=== Problem set ===
1. In the article on government mobile apps, how does Will Reese explain that apps get built without a sound justification? Answer in one to three sentences.
2. According to the article on government mobile apps, what does the report Mobile Development Guidelines for Government Agencies provide or do? List every such item.
3. Copy from the article on government mobile apps the part that opens with the words containing "Having a defined" and closes with "successful mobile experience.".

=== Text segment ===
Segment Open
New report critiques current government mobile apps and outlines best practices.
Having a defined purpose and creating a unique mobile experience for the user are two of the top priorities government agencies should keep in mind when developing mobile apps and mobile websites, according to a new study.
The report, Mobile Development Guidelines for Government Agencies, provides several best practices and an analysis tool to determine if a government agency should focus on creating a mobile app or a mobile website. It also evaluates 30 government apps currently available on iTunes and gives recommendations on how to build a successful mobile experience.
Published by White Horse, a digital marketing agency, one of the study’s major findings is that the federal government often focuses too much on putting mobile applications online, but neglects the experience users have when using them.
“We see a similar phenomenon in the private sector, but I hadn’t expected to see it in government,” said Will Reese, author of the study and head of White Horse’s Digital Futures Group, in an e-mail to Government Technology. “Typically, somebody has an idea stemming from their own experience and imagines that it justifies creating an app.”
Reese called it the “wouldn’t it be cool if” factor — acceptable as a source of inspiration, but usually not good enough a reason to put an app into production. Reese added that design teams typically go through hundreds of ideas before identifying a select few that meet a program’s needs.
Jen Modarelli, CEO of White Horse, agreed and said that while it seems like an obvious first step, having a clear purpose outlined before developing an app is uncommon.
“This isn’t something that is just in the public sector; it happens in the private sector too,” she explained. “It’s kind of like [a mentality of] ‘we need to have a mobile presence, so let’s just build something.’ So it’s the contextual relevance and design of an app that were the two main no-brainers here.”
Segment Closed
=== Entries shown ===
Segment Open
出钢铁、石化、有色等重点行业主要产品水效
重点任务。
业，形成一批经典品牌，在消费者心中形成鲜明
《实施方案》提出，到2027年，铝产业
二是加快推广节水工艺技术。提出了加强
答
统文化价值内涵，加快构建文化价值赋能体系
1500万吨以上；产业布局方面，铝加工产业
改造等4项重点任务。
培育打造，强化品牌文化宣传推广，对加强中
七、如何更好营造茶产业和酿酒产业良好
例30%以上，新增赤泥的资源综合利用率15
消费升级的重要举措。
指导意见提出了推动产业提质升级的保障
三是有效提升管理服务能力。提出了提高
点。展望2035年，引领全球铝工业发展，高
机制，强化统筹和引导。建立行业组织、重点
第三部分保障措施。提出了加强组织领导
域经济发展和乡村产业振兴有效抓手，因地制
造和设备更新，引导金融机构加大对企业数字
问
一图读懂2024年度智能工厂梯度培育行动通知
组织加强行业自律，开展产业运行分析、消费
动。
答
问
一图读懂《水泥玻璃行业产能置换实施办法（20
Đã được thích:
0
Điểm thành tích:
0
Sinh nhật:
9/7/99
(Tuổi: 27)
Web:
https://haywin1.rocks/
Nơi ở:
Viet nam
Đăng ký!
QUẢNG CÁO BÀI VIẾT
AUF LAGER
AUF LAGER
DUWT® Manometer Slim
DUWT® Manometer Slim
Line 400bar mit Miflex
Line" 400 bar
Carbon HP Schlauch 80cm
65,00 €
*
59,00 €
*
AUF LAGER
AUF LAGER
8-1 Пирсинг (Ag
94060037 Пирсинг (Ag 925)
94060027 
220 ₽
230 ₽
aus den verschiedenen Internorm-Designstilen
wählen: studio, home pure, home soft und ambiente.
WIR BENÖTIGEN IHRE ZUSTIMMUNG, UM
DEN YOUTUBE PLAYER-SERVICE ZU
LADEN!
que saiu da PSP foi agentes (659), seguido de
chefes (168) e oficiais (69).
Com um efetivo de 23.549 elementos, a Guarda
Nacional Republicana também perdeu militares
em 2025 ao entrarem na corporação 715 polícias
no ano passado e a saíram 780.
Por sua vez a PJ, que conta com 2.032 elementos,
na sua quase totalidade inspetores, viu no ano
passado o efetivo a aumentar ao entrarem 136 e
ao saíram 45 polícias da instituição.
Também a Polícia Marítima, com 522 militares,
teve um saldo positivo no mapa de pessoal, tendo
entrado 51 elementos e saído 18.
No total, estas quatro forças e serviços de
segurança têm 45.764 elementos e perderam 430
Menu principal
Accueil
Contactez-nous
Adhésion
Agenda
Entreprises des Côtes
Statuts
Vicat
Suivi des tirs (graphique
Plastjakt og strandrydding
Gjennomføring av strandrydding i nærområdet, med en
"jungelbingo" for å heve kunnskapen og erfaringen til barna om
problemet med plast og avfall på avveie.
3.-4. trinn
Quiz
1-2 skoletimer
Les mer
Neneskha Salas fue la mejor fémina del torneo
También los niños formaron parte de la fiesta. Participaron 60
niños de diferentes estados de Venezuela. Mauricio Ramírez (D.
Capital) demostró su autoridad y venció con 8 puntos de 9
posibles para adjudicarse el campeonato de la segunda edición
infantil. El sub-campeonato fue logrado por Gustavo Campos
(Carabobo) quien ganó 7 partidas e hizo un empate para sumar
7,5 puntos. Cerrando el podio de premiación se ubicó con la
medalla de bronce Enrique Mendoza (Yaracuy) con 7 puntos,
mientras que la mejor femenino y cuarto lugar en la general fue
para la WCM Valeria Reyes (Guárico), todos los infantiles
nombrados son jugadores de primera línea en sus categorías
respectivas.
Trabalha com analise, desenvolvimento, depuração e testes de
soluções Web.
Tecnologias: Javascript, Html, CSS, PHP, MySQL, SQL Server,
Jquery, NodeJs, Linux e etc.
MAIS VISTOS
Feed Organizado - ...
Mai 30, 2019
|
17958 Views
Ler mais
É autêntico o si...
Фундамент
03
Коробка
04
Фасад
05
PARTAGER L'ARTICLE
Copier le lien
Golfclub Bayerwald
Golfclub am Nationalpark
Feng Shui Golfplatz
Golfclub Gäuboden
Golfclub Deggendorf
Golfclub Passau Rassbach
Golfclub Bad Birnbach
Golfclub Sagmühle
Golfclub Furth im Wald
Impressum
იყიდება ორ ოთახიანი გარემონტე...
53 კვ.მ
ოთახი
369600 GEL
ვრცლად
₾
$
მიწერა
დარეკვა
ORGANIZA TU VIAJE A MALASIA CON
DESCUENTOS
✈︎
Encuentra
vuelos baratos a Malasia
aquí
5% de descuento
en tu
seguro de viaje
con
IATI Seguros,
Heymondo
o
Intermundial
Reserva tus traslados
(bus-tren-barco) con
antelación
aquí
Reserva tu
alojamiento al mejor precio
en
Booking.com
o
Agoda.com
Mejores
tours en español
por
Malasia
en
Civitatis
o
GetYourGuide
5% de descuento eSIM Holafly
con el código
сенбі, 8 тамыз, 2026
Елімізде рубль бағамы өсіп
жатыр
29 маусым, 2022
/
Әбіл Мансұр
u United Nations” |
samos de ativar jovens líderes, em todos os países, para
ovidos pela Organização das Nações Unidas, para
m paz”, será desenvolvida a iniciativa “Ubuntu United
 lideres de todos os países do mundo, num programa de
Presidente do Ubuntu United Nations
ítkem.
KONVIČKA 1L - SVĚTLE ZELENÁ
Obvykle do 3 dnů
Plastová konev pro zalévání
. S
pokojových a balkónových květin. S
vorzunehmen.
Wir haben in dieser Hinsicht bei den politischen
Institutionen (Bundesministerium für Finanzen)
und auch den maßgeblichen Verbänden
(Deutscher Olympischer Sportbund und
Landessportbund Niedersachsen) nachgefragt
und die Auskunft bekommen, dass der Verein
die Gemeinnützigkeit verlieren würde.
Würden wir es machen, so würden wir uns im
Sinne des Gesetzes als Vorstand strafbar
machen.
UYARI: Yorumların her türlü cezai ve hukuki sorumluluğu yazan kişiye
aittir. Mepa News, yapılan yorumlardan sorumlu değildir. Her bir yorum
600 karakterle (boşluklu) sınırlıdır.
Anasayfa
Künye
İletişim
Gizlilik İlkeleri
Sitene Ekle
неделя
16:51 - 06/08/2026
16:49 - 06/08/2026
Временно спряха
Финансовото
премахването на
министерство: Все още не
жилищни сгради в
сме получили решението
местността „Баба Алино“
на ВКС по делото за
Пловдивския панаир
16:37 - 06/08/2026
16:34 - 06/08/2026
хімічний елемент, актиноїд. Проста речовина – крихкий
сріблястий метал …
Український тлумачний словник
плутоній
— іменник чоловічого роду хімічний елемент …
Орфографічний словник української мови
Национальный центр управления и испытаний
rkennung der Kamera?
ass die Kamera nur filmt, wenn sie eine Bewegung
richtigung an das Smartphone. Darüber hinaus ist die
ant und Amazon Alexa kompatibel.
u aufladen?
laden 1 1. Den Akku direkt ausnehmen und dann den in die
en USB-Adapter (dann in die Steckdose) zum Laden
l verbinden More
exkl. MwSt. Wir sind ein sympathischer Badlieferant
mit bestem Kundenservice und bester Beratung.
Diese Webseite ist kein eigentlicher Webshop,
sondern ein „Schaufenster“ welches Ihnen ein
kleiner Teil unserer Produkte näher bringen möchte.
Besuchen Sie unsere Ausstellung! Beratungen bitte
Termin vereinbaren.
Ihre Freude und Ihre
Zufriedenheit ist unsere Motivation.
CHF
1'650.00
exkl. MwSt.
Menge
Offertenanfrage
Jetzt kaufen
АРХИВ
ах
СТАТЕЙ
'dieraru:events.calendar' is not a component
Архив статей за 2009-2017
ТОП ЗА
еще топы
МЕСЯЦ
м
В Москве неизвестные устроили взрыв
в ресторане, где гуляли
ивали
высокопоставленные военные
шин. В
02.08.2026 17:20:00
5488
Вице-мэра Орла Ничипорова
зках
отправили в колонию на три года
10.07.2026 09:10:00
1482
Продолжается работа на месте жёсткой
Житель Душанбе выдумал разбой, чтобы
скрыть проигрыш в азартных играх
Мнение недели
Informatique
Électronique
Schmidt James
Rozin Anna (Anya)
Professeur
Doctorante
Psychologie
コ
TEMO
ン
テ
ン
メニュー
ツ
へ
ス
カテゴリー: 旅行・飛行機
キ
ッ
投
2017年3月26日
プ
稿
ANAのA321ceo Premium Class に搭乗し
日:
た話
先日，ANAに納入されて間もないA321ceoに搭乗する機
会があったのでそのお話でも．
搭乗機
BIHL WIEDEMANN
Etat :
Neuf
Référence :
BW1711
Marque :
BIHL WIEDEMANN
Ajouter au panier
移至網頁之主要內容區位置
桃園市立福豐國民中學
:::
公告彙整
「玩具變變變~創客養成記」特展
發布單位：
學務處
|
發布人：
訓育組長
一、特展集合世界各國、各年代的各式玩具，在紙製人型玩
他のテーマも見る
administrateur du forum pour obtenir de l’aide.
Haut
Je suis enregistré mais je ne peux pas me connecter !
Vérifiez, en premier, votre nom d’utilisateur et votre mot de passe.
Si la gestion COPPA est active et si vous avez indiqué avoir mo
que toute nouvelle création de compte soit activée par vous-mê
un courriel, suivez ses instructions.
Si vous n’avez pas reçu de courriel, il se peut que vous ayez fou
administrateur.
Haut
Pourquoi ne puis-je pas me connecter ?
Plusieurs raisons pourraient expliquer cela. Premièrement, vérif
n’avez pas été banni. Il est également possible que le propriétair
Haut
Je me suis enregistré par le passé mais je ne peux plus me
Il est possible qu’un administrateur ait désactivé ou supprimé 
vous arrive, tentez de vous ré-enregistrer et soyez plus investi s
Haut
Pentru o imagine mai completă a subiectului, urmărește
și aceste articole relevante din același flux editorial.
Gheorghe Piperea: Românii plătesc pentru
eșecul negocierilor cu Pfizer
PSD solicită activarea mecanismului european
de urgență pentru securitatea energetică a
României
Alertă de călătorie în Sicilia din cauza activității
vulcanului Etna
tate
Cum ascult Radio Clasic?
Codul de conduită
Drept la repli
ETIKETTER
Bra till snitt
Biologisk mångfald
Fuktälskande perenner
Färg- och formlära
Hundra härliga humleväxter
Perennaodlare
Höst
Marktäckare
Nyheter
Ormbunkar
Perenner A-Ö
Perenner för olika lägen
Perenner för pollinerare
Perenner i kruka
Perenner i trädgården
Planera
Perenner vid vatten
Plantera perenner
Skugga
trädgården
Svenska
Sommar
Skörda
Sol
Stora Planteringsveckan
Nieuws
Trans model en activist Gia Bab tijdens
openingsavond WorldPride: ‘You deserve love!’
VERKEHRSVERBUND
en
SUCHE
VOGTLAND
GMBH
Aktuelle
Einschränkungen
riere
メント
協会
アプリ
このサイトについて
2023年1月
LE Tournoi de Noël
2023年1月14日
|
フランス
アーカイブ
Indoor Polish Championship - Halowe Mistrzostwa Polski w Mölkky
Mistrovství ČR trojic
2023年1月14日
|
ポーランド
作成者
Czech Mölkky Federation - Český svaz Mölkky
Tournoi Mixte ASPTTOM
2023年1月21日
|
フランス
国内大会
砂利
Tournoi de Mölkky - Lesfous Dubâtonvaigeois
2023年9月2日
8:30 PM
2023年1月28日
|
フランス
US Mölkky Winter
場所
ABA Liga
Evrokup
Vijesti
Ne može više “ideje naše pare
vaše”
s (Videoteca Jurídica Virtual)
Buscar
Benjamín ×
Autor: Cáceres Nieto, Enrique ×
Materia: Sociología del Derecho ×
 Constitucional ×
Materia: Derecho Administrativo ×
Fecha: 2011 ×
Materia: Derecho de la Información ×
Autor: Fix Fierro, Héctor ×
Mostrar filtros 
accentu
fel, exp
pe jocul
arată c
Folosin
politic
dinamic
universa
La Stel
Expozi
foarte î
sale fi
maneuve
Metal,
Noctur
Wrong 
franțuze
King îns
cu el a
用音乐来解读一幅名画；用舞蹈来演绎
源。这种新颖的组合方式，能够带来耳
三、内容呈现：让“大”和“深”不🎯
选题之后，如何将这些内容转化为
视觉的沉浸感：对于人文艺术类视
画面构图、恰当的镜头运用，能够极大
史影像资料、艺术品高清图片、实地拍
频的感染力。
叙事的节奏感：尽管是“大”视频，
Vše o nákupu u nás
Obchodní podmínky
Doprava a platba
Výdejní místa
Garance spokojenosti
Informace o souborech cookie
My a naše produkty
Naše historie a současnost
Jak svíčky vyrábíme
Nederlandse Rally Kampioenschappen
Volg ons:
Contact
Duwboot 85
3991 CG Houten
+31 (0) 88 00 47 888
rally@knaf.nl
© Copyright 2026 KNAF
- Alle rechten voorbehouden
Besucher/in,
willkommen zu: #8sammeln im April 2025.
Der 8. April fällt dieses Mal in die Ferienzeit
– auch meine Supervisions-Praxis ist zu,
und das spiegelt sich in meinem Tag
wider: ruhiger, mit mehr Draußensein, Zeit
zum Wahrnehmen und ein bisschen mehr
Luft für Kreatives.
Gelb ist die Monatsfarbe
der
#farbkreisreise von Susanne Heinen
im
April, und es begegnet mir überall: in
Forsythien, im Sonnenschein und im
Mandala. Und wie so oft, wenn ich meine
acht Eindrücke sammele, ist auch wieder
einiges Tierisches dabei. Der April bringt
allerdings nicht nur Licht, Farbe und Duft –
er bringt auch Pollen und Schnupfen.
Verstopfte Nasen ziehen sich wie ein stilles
Segment Closed
=== Answers to the tasks ===
1. Reese says that someone typically has an idea based on their own experience and assumes that this justifies creating an app. He calls this the "wouldn't it be cool if" factor. It is acceptable as a source of inspiration but usually not a good enough reason to put an app into production.

2.
- It provides several best practices.
- It provides an analysis tool to determine whether a government agency should focus on creating a mobile app or a mobile website.
- It evaluates 30 government apps currently available on iTunes.
- It gives recommendations on how to build a successful mobile experience.

3.
Having a defined purpose and creating a unique mobile experience for the user are two of the top priorities government agencies should keep in mind when developing mobile apps and mobile websites, according to a new study.
The report, Mobile Development Guidelines for Government Agencies, provides several best practices and an analysis tool to determine if a government agency should focus on creating a mobile app or a mobile website. It also evaluates 30 government apps currently available on iTunes and gives recommendations on how to build a successful mobile experience.